From b01b5392baab34d745804da46e8deaaa32765305 Mon Sep 17 00:00:00 2001
From: Long Chen <longch1024@gmail.com>
Date: Sat, 7 Dec 2024 12:46:20 +0800
Subject: [PATCH 08/10] fix: add wait_for_playout for av sync

---
 examples/video-stream/README.md               |   5 +
 examples/video-stream/audio_wave.py           | 137 +++++++++++-------
 examples/video-stream/video_play.py           | 102 +++++++------
 .../livekit/agents/utils/av_sync.py           |   7 +-
 4 files changed, 149 insertions(+), 102 deletions(-)
 create mode 100644 examples/video-stream/README.md

diff --git a/examples/video-stream/README.md b/examples/video-stream/README.md
new file mode 100644
index 000000000..791bab0e9
--- /dev/null
+++ b/examples/video-stream/README.md
@@ -0,0 +1,5 @@
+# Video and audio synchronization
+
+This example demonstrates how to synchronize video and audio to a LiveKit room.
+
+
diff --git a/examples/video-stream/audio_wave.py b/examples/video-stream/audio_wave.py
index d06f4c9dd..852969181 100644
--- a/examples/video-stream/audio_wave.py
+++ b/examples/video-stream/audio_wave.py
@@ -1,6 +1,7 @@
 import asyncio
 import logging
 import time
+from collections import deque
 from dataclasses import dataclass
 from typing import AsyncIterable, Optional, Union
 
@@ -63,17 +64,17 @@ async def audio_generator(
             volume = np.abs(np.sin(2 * np.pi * current_time / sine_duration))
             samples = amplitude * volume * np.sin(2 * np.pi * frequency * t)
 
-            # Convert to int16
-            samples = (samples[np.newaxis, :] * 32767).astype(np.int16)
+            # Convert to int16, (samples, channels)
+            samples = (samples[:, np.newaxis] * 32767).astype(np.int16)
             if media_info.audio_channels > 1:
-                samples = np.repeat(samples, media_info.audio_channels, axis=0)
+                samples = np.repeat(samples, media_info.audio_channels, axis=1)

Dataset excerpts:
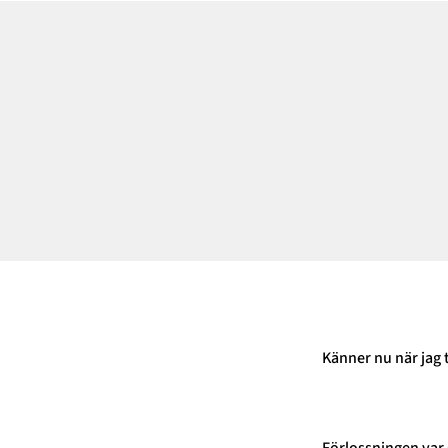
Känner nu när jag t
Förlossningen var 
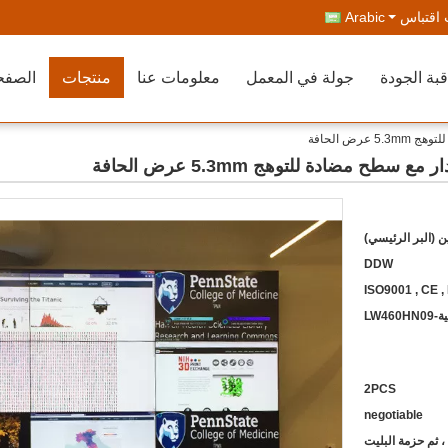
اقتباس
Arabic
بة الجودة
جولة في المعمل
معلومات عنا
منتجات
الصفح
ن (البر الرئيسي)
DDW
ISO9001 , CE ,
LW4
2PCS
negotiable
 ثم حزمة البليت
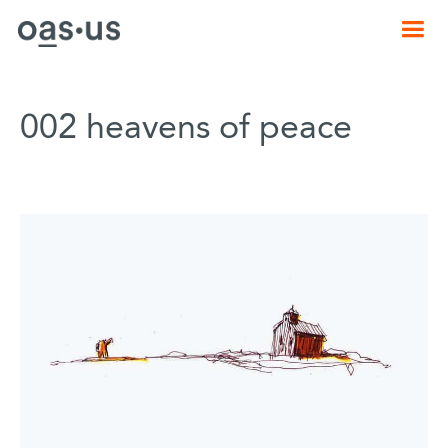
002 heavens of peace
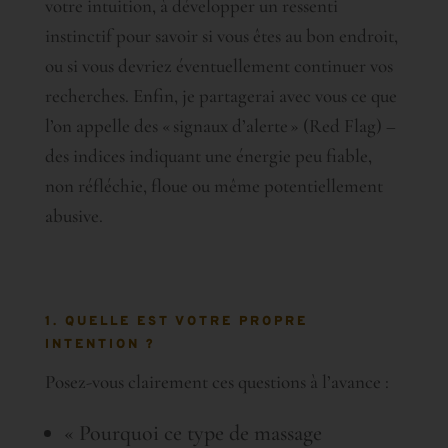
votre intuition, à développer un ressenti
instinctif pour savoir si vous êtes au bon endroit,
ou si vous devriez éventuellement continuer vos
recherches. Enfin, je partagerai avec vous ce que
l’on appelle des « signaux d’alerte » (Red Flag) –
des indices indiquant une énergie peu fiable,
non réfléchie, floue ou même potentiellement
abusive.
1. QUELLE EST VOTRE PROPRE
INTENTION ?
Posez-vous clairement ces questions à l’avance :
« Pourquoi ce type de massage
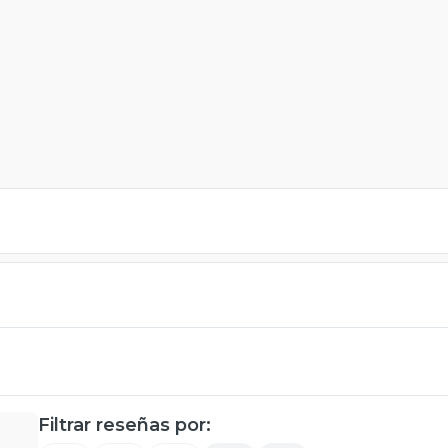
Filtrar reseñas por:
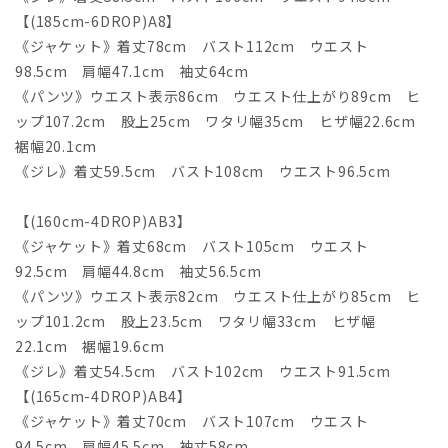
【(185cm-6DROP)A8】
《ジャケット》着丈78cm バスト112cm ウエスト
98.5cm 肩幅47.1cm 袖丈64cm
《パンツ》ウエスト表示86cm ウエスト仕上がり89cm ヒ
ップ107.2cm 股上25cm ワタリ幅35cm ヒザ幅22.6cm
裾幅20.1cm
《ジレ》着丈59.5cm バスト108cm ウエスト96.5cm
【(160cm-4DROP)AB3】
《ジャケット》着丈68cm バスト105cm ウエスト
92.5cm 肩幅44.8cm 袖丈56.5cm
《パンツ》ウエスト表示82cm ウエスト仕上がり85cm ヒ
ップ101.2cm 股上23.5cm ワタリ幅33cm ヒザ幅
22.1cm 裾幅19.6cm
《ジレ》着丈54.5cm バスト102cm ウエスト91.5cm
【(165cm-4DROP)AB4】
《ジャケット》着丈70cm バスト107cm ウエスト
94.5cm 肩幅45.5cm 袖丈58cm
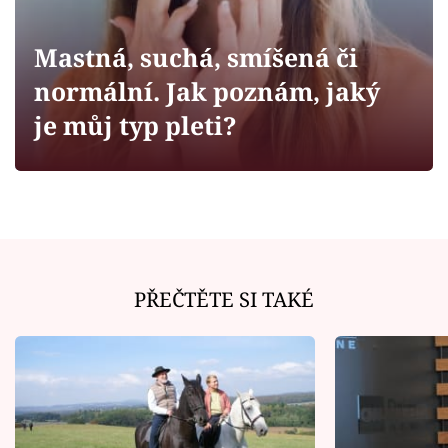
Horoskopy
Sledujte prima+
Mastná, suchá, smíšená či
normální. Jak poznám, jaký
Filmový festival Karlovy Vary
je můj typ pleti?
Pořady
Mámy sobě
Přihlášení
PŘEČTĚTE SI TAKÉ
Sledujte nás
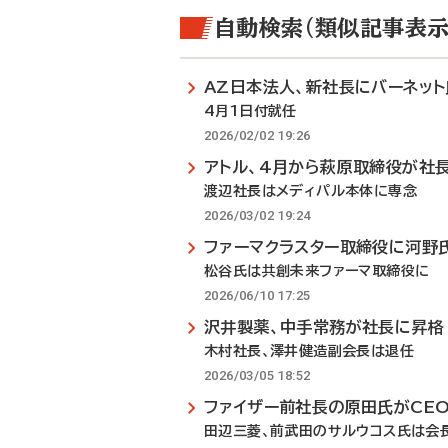
自動検索（類似記事表示
AZ日本法人、新社長にバーネット
4月1日付就任
2026/02/02 19:26
アトル、4月から萩原取締役が社
渡辺社長はメディパル本体に専念
2026/03/02 19:24
ファーマクラスター取締役に河野
松谷氏は共創未来ファーマ取締役に
2026/06/10 17:25
沢井製薬、中手常務が社長に昇格
木村社長、澤井健造副会長は退任
2026/03/05 18:52
ファイザー前社長の原田氏がCE
田辺三菱、前武田のサルウコス氏は会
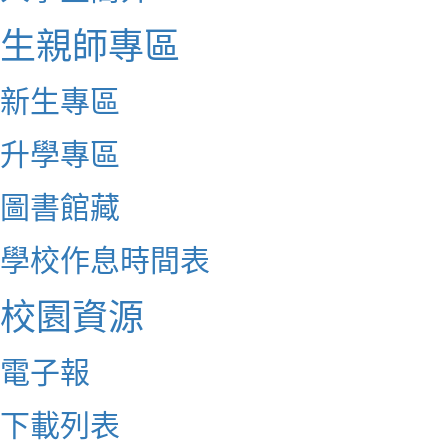
生親師專區
新生專區
升學專區
圖書館藏
學校作息時間表
校園資源
電子報
下載列表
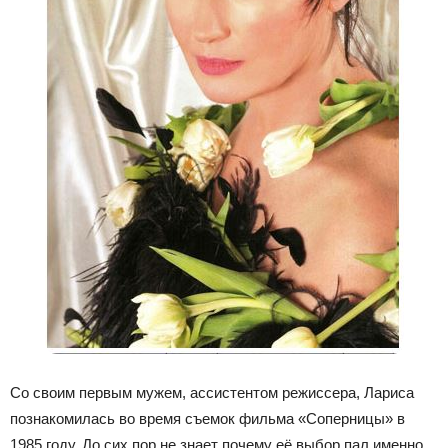
Со своим первым мужем, ассистентом режиссера, Лариса
познакомилась во время съемок фильма «Соперницы» в
1985 году. До сих пор не знает почему её выбор пал именно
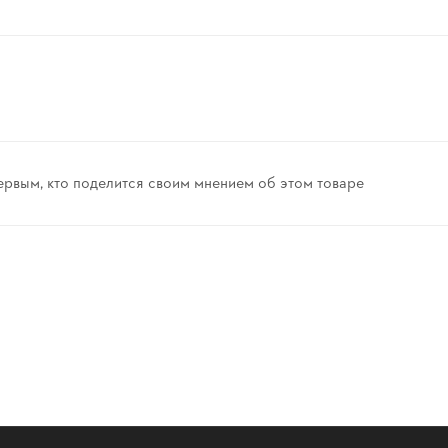
ервым, кто поделится своим мнением об этом товаре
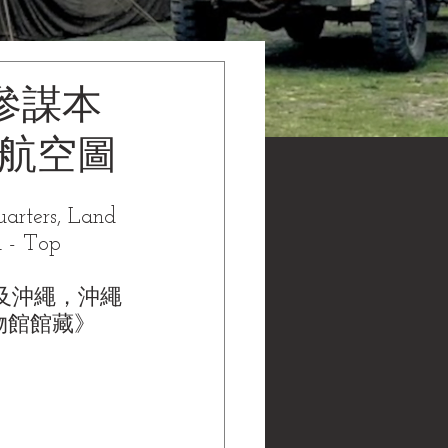
國參謀本
秘航空圖
arters, Land 
 - Top 
州及沖繩，沖繩
黑水博物館館藏》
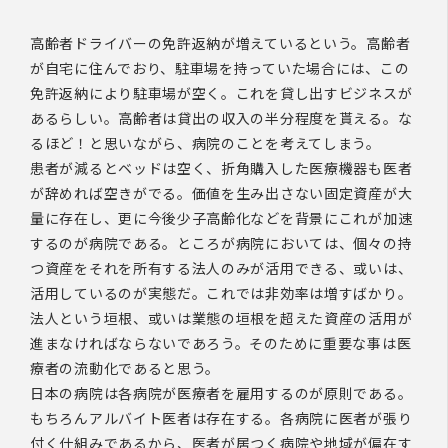
高齢者ドライバーの免許返納が増えているという。高齢者
が自宅に住んでおり、駐車場を持っていた場合には、この
免許返納により駐車場が空く。これを貸し出すビジネスが
あるらしい。高齢者は貸出の収入の半分程度を貰える。な
るほど！と思いながら、病院のことを考えてしまう。
患者が減るとベッドは空く、折角購入した医療機器も医者
が辞めれば空きがでる。価値を生み出さない固定資産が大
量に存在し、更に今後少子高齢化などを背景にこれが加速
するのが病院である。ところが病院においては、個々の持
つ資産をそれを所有する法人のみが活用できる、或いは、
活用しているのが実態だ。これでは非効率は増すばかり。
法人という垣根、或いは業態の垣根を超えた資産の活用が
進まなければならないであろう。そのために重要な事は医
療者の流動化であると思う。
日本の病院は各病院が医療者を雇用するのが原則である。
もちろんアルバイト医者は存在する。各病院に医者が張り
付く仕組みであるから、医者が居つく病院や地域が偏在す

About this exercise:
In the patch, why does the updated code in audio_wave.py use `samples[:, np.newaxis]` and repeat along `axis=1`? Answer in one to three sentences.

Problem solution:
The revised comment says the int16 array is laid out as (samples, channels), which puts channels on the second axis. The new axis is therefore added in the second position, and the data is repeated along axis=1 to fill out `media_info.audio_channels`.